Софиты слепили глаза. Он видел только сидевших в первых рядах, но знал, что зал полон. Собрание незнакомых людей, которые, как один, затаив дыхание, ждали его слов.
— Кто же этот загадочный Йозеф Шульц? Кому-нибудь из вас знакомо его имя?
Он заслонился от света ладонью. В первом ряду, ближе к краю. Он заметил ее уже давно и теперь пользовался случаем, чтобы разглядеть в мельчайших подробностях. Красивые точеные черты лица. Блузка из блестящей ткани обтягивает округлую грудь, пышность которой пытаются сдержать доблестные пуговицы, но тщетно — кое-где застежка слегка расходится, открывая темную манящую впадинку. Он опустил руку.

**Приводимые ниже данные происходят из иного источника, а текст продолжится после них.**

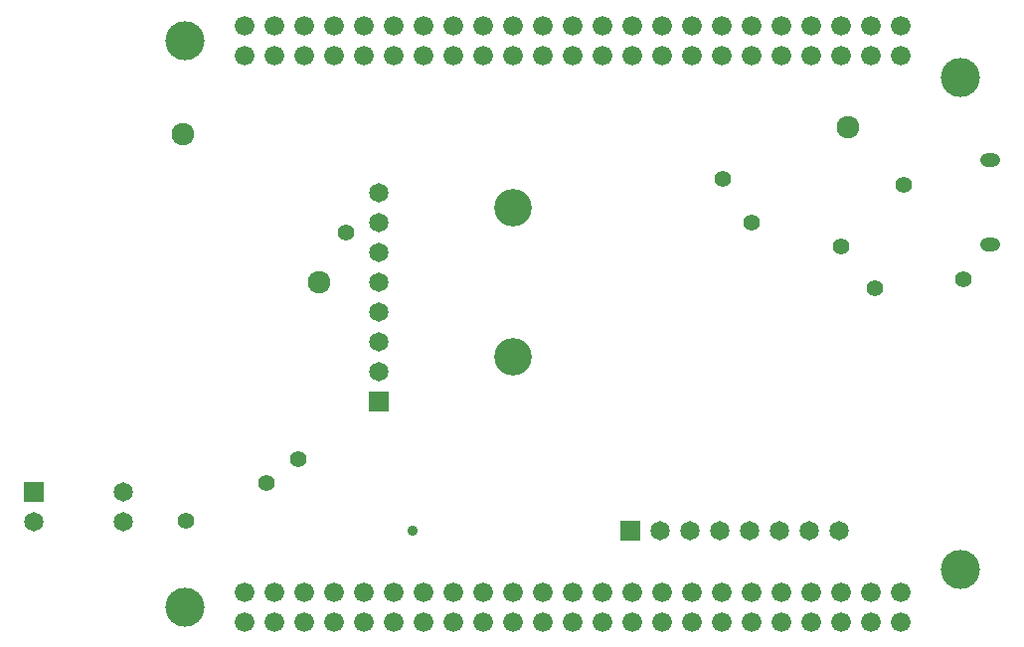
<source format=gbs>
G04*
G04 #@! TF.GenerationSoftware,Altium Limited,Altium Designer,20.1.14 (287)*
G04*
G04 Layer_Color=16711935*
%FSLAX24Y24*%
%MOIN*%
G70*
G04*
G04 #@! TF.SameCoordinates,9A1B4EAE-D6D5-4477-8753-CECB3CDB6822*
G04*
G04*
G04 #@! TF.FilePolarity,Negative*
G04*
G01*
G75*
%ADD55C,0.0659*%
%ADD56C,0.0650*%
%ADD57R,0.0650X0.0650*%
%ADD58C,0.0759*%
%ADD59O,0.0673X0.0476*%
%ADD60R,0.0650X0.0650*%
%ADD61C,0.1309*%
%ADD62C,0.0559*%
%ADD63C,0.0359*%
%ADD64C,0.1259*%
D55*
X7750Y750D02*
D03*
X8750D02*
D03*
X9750D02*
D03*
X10750D02*
D03*
X11750D02*
D03*
X12750D02*
D03*
X13750D02*
D03*
X14750D02*
D03*
X15750D02*
D03*
X16750D02*
D03*
X17750D02*
D03*
X18750D02*
D03*
X19750D02*
D03*
X20750D02*
D03*
X21750D02*
D03*
X22750D02*
D03*
X23750D02*
D03*
X24750D02*
D03*
X25750D02*
D03*
X26750D02*
D03*
X27750D02*
D03*
X28750D02*
D03*
X29750D02*
D03*
X7750Y1750D02*
D03*
X8750D02*
D03*
X9750D02*
D03*
X10750D02*
D03*
X11750D02*
D03*
X12750D02*
D03*
X13750D02*
D03*
X14750D02*
D03*
X15750D02*
D03*
X16750D02*
D03*
X17750D02*
D03*
X18750D02*
D03*
X19750D02*
D03*
X20750D02*
D03*
X21750D02*
D03*
X22750D02*
D03*
X23750D02*
D03*
X24750D02*
D03*
X25750D02*
D03*
X26750D02*
D03*
X27750D02*
D03*
X28750D02*
D03*
X29750D02*
D03*
Y20750D02*
D03*
X28750D02*
D03*
X27750D02*
D03*
X26750D02*
D03*
X25750D02*
D03*
X24750D02*
D03*
X23750D02*
D03*
X22750D02*
D03*
X21750D02*
D03*
X20750D02*
D03*
X19750D02*
D03*
X18750D02*
D03*
X17750D02*
D03*
X16750D02*
D03*
X15750D02*
D03*
X14750D02*
D03*
X13750D02*
D03*
X12750D02*
D03*
X11750D02*
D03*
X10750D02*
D03*
X9750D02*
D03*
X8750D02*
D03*
X7750D02*
D03*
X29750Y19750D02*
D03*
X28750D02*
D03*
X27750D02*
D03*
X26750D02*
D03*
X25750D02*
D03*
X24750D02*
D03*
X23750D02*
D03*
X22750D02*
D03*
X21750D02*
D03*
X20750D02*
D03*
X19750D02*
D03*
X18750D02*
D03*
X17750D02*
D03*
X16750D02*
D03*
X15750D02*
D03*
X14750D02*
D03*
X13750D02*
D03*
X12750D02*
D03*
X11750D02*
D03*
X10750D02*
D03*
X9750D02*
D03*
X8750D02*
D03*
X7750D02*
D03*
D56*
X27700Y3800D02*
D03*
X26700D02*
D03*
X25700D02*
D03*
X24700D02*
D03*
X23700D02*
D03*
X22700D02*
D03*
X21700D02*
D03*
X12250Y15150D02*
D03*
X3700Y4100D02*
D03*
Y5100D02*
D03*
X700Y4100D02*
D03*
X12250Y9150D02*
D03*
Y10150D02*
D03*
Y11150D02*
D03*
Y12150D02*
D03*
Y13150D02*
D03*
Y14150D02*
D03*
D57*
X20700Y3800D02*
D03*
X700Y5100D02*
D03*
D58*
X10250Y12150D02*
D03*
X5700Y17100D02*
D03*
X28000Y17350D02*
D03*
D59*
X32750Y16243D02*
D03*
X32750Y13400D02*
D03*
D60*
X12250Y8150D02*
D03*
D61*
X5750Y1250D02*
D03*
X31750Y2500D02*
D03*
Y19000D02*
D03*
X5750Y20250D02*
D03*
D62*
X29850Y15400D02*
D03*
X8500Y5400D02*
D03*
X9550Y6200D02*
D03*
X27750Y13350D02*
D03*
X24750Y14150D02*
D03*
X5800Y4150D02*
D03*
X23800Y15600D02*
D03*
X11150Y13800D02*
D03*
X28900Y11950D02*
D03*
X31850Y12250D02*
D03*
D63*
X13396Y3807D02*
D03*
D64*
X16750Y9650D02*
D03*
Y14650D02*
D03*
M02*

</source>
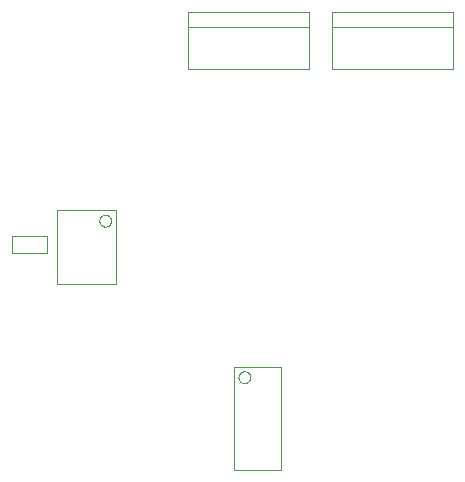
<source format=gbr>
%FSDAX24Y24*%
%MOIN*%
%SFA1B1*%

%IPPOS*%
%ADD59C,0.003900*%
%LNde-060418_mechanical_13-1*%
%LPD*%
G54D59*
X008664Y007268D02*
D01*
X008663Y007281*
X008662Y007295*
X008659Y007308*
X008656Y007322*
X008652Y007335*
X008646Y007348*
X008640Y007360*
X008634Y007372*
X008626Y007383*
X008617Y007394*
X008608Y007404*
X008598Y007414*
X008588Y007423*
X008577Y007431*
X008565Y007438*
X008553Y007445*
X008540Y007450*
X008527Y007455*
X008514Y007459*
X008501Y007462*
X008487Y007463*
X008473Y007464*
X008460*
X008446Y007463*
X008432Y007462*
X008419Y007459*
X008406Y007455*
X008393Y007450*
X008380Y007445*
X008368Y007438*
X008356Y007431*
X008345Y007423*
X008335Y007414*
X008325Y007404*
X008316Y007394*
X008307Y007383*
X008299Y007372*
X008293Y007360*
X008287Y007348*
X008281Y007335*
X008277Y007322*
X008274Y007308*
X008271Y007295*
X008270Y007281*
X008270Y007268*
X008270Y007254*
X008271Y007240*
X008274Y007227*
X008277Y007213*
X008281Y007200*
X008287Y007187*
X008293Y007175*
X008299Y007163*
X008307Y007152*
X008316Y007141*
X008325Y007131*
X008335Y007121*
X008345Y007112*
X008356Y007104*
X008368Y007097*
X008380Y007090*
X008393Y007085*
X008406Y007080*
X008419Y007076*
X008432Y007073*
X008446Y007072*
X008460Y007071*
X008473*
X008487Y007072*
X008501Y007073*
X008514Y007076*
X008527Y007080*
X008540Y007085*
X008553Y007090*
X008565Y007097*
X008577Y007104*
X008588Y007112*
X008598Y007121*
X008608Y007131*
X008617Y007141*
X008626Y007152*
X008634Y007163*
X008640Y007175*
X008646Y007187*
X008652Y007200*
X008656Y007213*
X008659Y007227*
X008662Y007240*
X008663Y007254*
X008664Y007268*
X004027Y012486D02*
D01*
X004026Y012499*
X004025Y012513*
X004022Y012526*
X004019Y012540*
X004015Y012553*
X004009Y012566*
X004003Y012578*
X003997Y012590*
X003989Y012601*
X003980Y012612*
X003971Y012622*
X003961Y012632*
X003951Y012641*
X003940Y012649*
X003928Y012656*
X003916Y012663*
X003903Y012668*
X003890Y012673*
X003877Y012677*
X003864Y012680*
X003850Y012681*
X003836Y012682*
X003823*
X003809Y012681*
X003795Y012680*
X003782Y012677*
X003769Y012673*
X003756Y012668*
X003743Y012663*
X003731Y012656*
X003719Y012649*
X003708Y012641*
X003698Y012632*
X003688Y012622*
X003679Y012612*
X003670Y012601*
X003662Y012590*
X003656Y012578*
X003650Y012566*
X003644Y012553*
X003640Y012540*
X003637Y012526*
X003634Y012513*
X003633Y012499*
X003633Y012486*
X003633Y012472*
X003634Y012458*
X003637Y012445*
X003640Y012431*
X003644Y012418*
X003650Y012405*
X003656Y012393*
X003662Y012381*
X003670Y012370*
X003679Y012359*
X003688Y012349*
X003698Y012339*
X003708Y012330*
X003719Y012322*
X003731Y012315*
X003743Y012308*
X003756Y012303*
X003769Y012298*
X003782Y012294*
X003795Y012291*
X003809Y012290*
X003823Y012289*
X003836*
X003850Y012290*
X003864Y012291*
X003877Y012294*
X003890Y012298*
X003903Y012303*
X003916Y012308*
X003928Y012315*
X003940Y012322*
X003951Y012330*
X003961Y012339*
X003971Y012349*
X003980Y012359*
X003989Y012370*
X003997Y012381*
X004003Y012393*
X004009Y012405*
X004015Y012418*
X004019Y012431*
X004022Y012445*
X004025Y012458*
X004026Y012472*
X004027Y012486*
X008113Y004178D02*
X009687D01*
X008113Y007622D02*
X009687D01*
Y004178D02*
Y007622D01*
X008113Y004178D02*
Y007622D01*
X002216Y010360D02*
Y012840D01*
X004184Y010360D02*
Y012840D01*
X002216Y010360D02*
X004184D01*
X002216Y012840D02*
X004184D01*
X000709Y011976D02*
X001891D01*
X000709Y011424D02*
X001891D01*
Y011976*
X000709Y011424D02*
Y011976D01*
X006572Y018947D02*
X010628D01*
Y017530D02*
Y019439D01*
X006572Y017530D02*
Y019439D01*
X010628*
X006572Y017530D02*
X010628D01*
X011372Y018947D02*
X015428D01*
Y017530D02*
Y019439D01*
X011372Y017530D02*
Y019439D01*
X015428*
X011372Y017530D02*
X015428D01*
M02*
</source>
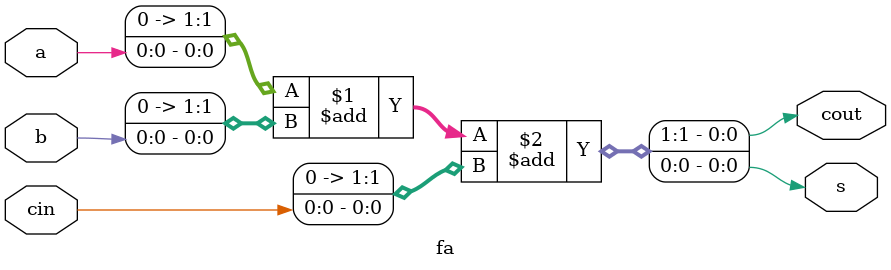
<source format=v>
module fa(
input wire a,b,cin,
output s,cout
    );
    
assign {cout,s} = {1'b0,a} + {1'b0,b} + {1'b0,cin};
    
endmodule

</source>
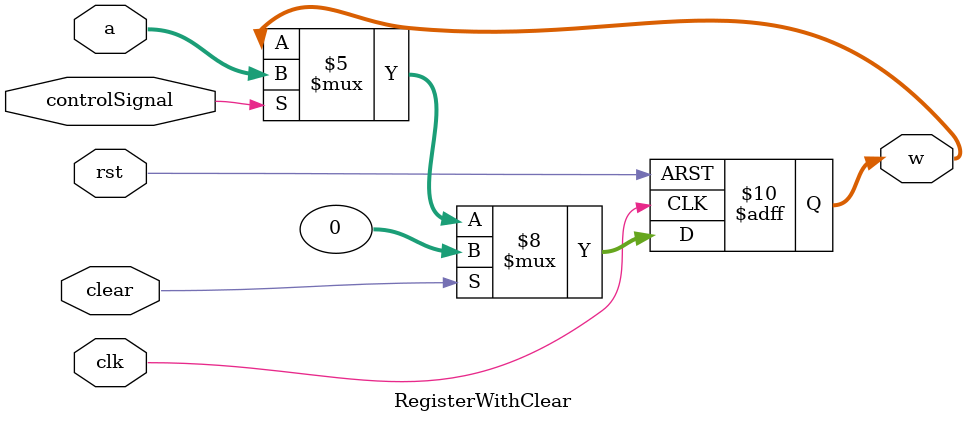
<source format=v>
module RegisterWithClear(clk, rst, controlSignal, clear, a, w);
  input [31:0] a;
  input clk, rst, controlSignal, clear;
  output reg [31:0] w;

  always @(posedge clk, posedge rst)
  begin
    if(rst == 1'b1)
      w <= 32'b0;
    else if(clear == 1'b1)
      w <= 32'b0;
    else if(controlSignal == 1'b1)
      w <= a;
  end
endmodule


</source>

— Во время Второй мировой войны молодой Йозеф Шульц был солдатом немецкой армии. Двадцатого июля сорок первого года он вместе с семью боевыми товарищами находился в местечке Смедеревска Паланка на Восточном фронте. Партизанское сопротивление досаждает немцам, и его необходимо подавить. Лето в разгаре, пора сенокоса, отряд Шульца отправили на обычное, как им кажется, задание.
Ян-Эрик Рагнерфельдт стоял не шевелясь. Резкое движение могло разрушить созданное им настроение. Он действовал все более умело, опыт внушил ему веру в себя, и теперь он мог выстраивать ход выступления по своему желанию. Привилегия успеха. Чем больше уверенности, тем больше харизмы. Переместив взгляд, он посмотрел ей в глаза. Сделал выбор. Именно она спасет его на сегодняшний вечер. Он продемонстрировал это так откровенно, что она не могла этого не заметить. Она избрана. Он ощутил приятное волнение оттого, что он на сцене и власть выбирать у него, ей остается лишь подчиниться.
— После короткого марша, однако, выясняется, что нынешнее задание отличается от тех, к каким они привыкли. Йозефа Шульца и его отряд останавливает офицер.
Она потупила глаза. Поздно. Она себя выдала. Лукавая улыбка уже доказала, что ей нравится его внимание. И, как все прочие женщины на его пути, она не устоит перед его властью.